++++ STUDY MATERIAL ++++
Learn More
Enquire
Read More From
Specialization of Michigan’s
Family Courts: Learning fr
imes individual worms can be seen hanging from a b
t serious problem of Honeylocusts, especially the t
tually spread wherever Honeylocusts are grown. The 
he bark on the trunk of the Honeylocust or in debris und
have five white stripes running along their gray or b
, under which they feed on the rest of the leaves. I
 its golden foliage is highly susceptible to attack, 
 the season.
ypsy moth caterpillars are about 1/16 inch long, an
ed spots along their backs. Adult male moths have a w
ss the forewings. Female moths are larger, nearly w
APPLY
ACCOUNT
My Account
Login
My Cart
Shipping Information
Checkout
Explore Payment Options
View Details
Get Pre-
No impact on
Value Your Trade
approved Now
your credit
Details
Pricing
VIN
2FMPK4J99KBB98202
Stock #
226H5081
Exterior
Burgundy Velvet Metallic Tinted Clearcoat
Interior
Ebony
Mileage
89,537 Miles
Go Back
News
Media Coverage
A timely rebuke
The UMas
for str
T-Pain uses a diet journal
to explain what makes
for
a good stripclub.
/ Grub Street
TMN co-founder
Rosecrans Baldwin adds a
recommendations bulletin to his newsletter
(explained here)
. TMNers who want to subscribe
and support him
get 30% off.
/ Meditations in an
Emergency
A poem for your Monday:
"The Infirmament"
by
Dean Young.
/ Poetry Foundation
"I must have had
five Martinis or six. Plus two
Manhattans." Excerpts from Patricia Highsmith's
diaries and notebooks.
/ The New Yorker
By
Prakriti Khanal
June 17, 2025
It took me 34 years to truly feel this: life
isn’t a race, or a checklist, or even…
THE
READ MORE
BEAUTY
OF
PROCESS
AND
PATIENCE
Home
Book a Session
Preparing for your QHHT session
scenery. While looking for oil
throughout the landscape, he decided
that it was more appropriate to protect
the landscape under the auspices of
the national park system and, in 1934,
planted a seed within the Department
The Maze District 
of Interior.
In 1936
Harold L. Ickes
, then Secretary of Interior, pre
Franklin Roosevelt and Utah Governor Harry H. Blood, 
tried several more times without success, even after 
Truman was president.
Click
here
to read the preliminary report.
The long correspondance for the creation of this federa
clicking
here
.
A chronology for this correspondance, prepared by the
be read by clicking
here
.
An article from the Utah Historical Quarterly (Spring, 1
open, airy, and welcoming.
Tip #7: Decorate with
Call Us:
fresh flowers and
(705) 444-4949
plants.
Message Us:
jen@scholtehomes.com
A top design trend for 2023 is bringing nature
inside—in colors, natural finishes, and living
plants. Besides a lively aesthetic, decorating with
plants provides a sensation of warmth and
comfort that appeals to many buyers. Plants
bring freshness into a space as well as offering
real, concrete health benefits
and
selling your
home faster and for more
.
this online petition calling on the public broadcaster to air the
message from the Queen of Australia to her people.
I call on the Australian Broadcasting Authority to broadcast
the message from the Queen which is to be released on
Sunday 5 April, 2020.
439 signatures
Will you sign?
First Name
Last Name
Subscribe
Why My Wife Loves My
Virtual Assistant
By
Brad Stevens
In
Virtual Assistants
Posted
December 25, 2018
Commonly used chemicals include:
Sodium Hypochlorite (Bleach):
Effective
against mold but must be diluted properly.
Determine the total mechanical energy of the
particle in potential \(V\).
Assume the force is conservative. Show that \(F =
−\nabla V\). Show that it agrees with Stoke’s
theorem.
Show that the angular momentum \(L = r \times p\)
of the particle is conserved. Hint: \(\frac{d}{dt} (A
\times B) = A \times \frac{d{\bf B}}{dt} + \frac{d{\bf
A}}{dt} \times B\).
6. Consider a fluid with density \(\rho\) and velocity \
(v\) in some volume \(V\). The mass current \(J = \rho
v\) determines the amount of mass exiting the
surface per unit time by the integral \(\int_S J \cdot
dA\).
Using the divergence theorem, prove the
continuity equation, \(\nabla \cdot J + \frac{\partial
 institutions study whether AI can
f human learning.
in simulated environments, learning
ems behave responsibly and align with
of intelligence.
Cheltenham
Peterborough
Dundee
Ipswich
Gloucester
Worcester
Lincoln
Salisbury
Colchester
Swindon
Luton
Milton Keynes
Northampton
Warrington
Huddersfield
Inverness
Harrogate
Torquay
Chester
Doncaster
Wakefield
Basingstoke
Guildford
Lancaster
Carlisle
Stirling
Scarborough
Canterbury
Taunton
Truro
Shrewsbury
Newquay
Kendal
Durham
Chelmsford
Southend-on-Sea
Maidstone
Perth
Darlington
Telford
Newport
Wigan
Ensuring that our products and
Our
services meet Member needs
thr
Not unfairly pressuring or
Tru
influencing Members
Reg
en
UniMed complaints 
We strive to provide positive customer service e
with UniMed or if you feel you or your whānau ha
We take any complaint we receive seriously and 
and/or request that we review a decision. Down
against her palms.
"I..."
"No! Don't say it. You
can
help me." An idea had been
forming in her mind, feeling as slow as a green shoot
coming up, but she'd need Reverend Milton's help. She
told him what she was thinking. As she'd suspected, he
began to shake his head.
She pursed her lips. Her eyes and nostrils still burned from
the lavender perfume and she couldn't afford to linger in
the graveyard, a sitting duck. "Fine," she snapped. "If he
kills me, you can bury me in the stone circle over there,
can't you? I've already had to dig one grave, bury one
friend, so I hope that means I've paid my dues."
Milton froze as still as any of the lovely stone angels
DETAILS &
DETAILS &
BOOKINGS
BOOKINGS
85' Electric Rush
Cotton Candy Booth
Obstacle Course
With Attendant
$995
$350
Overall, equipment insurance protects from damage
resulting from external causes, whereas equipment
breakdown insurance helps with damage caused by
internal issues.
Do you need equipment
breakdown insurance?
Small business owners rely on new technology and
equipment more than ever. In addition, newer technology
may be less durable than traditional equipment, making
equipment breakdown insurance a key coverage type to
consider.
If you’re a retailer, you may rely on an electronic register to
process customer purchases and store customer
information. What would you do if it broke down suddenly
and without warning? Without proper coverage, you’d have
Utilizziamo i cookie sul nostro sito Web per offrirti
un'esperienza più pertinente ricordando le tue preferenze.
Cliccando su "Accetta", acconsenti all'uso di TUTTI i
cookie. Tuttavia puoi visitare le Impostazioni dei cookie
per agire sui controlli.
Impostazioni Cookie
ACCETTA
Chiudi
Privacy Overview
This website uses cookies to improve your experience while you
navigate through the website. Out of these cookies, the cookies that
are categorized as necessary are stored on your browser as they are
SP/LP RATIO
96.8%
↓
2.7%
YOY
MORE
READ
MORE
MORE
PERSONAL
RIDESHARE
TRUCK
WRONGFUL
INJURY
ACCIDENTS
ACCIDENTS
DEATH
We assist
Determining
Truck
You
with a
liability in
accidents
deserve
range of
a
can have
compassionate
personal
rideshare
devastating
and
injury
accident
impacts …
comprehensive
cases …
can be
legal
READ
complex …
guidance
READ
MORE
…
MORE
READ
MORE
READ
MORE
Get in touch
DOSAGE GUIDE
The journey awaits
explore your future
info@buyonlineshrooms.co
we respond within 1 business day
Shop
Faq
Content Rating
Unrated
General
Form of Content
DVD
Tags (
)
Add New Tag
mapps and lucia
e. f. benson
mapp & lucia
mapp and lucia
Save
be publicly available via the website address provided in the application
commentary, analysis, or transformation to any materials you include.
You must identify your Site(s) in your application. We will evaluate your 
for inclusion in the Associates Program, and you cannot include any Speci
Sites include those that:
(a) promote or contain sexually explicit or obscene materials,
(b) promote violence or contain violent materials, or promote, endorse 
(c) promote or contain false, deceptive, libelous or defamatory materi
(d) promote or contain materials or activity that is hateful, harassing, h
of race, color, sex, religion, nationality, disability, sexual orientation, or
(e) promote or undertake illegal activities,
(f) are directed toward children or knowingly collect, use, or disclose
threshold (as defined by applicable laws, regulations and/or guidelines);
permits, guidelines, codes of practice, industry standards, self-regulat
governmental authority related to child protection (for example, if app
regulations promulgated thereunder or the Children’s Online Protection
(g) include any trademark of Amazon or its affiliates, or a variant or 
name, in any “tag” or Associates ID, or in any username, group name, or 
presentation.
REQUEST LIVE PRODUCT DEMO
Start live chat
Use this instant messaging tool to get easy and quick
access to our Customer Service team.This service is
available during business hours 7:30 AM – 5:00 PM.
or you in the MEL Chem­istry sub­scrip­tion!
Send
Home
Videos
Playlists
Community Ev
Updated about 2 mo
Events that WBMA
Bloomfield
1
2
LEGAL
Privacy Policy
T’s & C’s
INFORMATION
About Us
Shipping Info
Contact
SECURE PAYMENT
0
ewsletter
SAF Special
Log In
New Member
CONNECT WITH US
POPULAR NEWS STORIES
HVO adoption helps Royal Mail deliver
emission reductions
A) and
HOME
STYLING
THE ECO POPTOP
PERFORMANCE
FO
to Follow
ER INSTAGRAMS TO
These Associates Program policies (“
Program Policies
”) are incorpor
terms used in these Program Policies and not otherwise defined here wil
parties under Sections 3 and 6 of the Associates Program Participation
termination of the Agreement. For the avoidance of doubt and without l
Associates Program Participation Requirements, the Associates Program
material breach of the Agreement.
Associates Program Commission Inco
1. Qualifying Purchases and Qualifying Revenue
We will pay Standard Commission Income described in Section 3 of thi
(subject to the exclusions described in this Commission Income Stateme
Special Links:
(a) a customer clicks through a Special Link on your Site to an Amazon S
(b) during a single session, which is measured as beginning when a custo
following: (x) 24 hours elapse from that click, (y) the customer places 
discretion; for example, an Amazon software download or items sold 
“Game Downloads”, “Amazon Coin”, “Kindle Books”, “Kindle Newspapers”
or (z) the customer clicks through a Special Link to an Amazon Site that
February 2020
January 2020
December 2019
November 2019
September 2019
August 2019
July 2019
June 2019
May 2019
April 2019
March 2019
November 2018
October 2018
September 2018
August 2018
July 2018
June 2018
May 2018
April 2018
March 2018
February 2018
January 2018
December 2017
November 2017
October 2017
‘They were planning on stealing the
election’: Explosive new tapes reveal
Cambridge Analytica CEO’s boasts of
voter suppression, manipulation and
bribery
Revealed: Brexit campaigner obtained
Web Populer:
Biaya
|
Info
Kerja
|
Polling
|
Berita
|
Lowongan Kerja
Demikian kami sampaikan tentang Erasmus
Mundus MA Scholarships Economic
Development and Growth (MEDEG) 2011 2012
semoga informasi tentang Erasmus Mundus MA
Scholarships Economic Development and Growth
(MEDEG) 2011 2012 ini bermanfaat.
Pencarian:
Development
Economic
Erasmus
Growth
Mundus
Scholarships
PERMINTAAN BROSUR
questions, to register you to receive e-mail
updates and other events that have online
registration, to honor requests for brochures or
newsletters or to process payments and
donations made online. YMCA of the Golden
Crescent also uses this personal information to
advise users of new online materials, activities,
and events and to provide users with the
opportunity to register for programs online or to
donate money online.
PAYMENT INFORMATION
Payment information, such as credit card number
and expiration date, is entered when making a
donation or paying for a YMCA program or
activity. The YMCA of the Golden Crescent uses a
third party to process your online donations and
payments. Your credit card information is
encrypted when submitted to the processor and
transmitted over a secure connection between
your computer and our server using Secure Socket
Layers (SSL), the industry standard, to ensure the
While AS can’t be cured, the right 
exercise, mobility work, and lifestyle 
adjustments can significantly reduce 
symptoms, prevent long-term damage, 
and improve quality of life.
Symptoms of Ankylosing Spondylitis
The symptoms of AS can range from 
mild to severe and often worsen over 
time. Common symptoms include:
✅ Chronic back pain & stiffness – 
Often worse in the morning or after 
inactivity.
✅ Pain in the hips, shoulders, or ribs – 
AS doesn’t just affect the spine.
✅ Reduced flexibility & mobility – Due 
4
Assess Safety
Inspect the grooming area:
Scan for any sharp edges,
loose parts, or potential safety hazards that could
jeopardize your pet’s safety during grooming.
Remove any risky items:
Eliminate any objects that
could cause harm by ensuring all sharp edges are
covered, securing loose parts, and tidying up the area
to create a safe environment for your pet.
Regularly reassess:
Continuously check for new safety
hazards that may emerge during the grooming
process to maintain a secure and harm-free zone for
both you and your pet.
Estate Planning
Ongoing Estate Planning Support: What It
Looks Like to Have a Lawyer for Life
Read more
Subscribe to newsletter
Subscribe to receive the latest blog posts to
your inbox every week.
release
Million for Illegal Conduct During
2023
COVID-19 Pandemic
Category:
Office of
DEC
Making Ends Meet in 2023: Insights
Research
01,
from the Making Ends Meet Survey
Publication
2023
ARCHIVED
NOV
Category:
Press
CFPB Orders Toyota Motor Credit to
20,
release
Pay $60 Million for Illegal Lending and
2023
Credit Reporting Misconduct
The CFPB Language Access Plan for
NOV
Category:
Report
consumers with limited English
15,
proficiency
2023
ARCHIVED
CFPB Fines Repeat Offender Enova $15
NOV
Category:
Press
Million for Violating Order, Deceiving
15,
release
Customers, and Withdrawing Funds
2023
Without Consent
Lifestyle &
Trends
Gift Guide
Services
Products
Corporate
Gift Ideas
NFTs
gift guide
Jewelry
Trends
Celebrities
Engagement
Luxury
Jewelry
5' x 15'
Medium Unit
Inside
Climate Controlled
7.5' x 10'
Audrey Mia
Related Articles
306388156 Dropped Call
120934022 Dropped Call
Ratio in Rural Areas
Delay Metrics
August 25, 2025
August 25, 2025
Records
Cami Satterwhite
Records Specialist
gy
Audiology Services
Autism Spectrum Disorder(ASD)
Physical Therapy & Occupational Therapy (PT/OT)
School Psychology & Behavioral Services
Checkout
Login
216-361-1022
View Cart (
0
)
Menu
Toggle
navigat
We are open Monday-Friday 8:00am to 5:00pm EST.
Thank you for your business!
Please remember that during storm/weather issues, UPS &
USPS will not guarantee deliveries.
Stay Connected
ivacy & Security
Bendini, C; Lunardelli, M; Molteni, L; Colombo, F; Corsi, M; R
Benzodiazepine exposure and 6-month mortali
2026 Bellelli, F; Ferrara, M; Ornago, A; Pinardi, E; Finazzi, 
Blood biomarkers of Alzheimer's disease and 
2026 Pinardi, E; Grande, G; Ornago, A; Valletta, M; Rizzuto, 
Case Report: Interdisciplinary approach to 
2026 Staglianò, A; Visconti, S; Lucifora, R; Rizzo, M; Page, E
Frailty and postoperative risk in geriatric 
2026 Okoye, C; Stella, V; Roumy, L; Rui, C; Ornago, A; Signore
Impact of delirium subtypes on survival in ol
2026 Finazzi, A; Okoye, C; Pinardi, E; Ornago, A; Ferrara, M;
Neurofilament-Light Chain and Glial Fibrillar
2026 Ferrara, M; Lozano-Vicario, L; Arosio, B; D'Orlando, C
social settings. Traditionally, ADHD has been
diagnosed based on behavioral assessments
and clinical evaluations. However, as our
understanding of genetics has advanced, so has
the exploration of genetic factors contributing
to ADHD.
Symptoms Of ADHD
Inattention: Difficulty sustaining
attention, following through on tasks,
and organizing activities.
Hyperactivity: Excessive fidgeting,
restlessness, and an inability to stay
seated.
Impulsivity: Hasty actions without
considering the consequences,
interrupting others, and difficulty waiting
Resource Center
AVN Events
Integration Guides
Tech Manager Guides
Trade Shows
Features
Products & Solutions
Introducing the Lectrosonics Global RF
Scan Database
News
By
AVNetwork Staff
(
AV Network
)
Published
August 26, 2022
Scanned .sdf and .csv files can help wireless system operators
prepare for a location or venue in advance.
++++
WORK TO COMPLETE
Copy the lines of the entries from the very first one down through the line with "ed spots along". Keep every character the same.

RESULT FOR THIS EXERCISE
Learn More
Enquire
Read More From
Specialization of Michigan’s
Family Courts: Learning fr
imes individual worms can be seen hanging from a b
t serious problem of Honeylocusts, especially the t
tually spread wherever Honeylocusts are grown. The 
he bark on the trunk of the Honeylocust or in debris und
have five white stripes running along their gray or b
, under which they feed on the rest of the leaves. I
 its golden foliage is highly susceptible to attack, 
 the season.
ypsy moth caterpillars are about 1/16 inch long, an
ed spots along their backs. Adult male moths have a w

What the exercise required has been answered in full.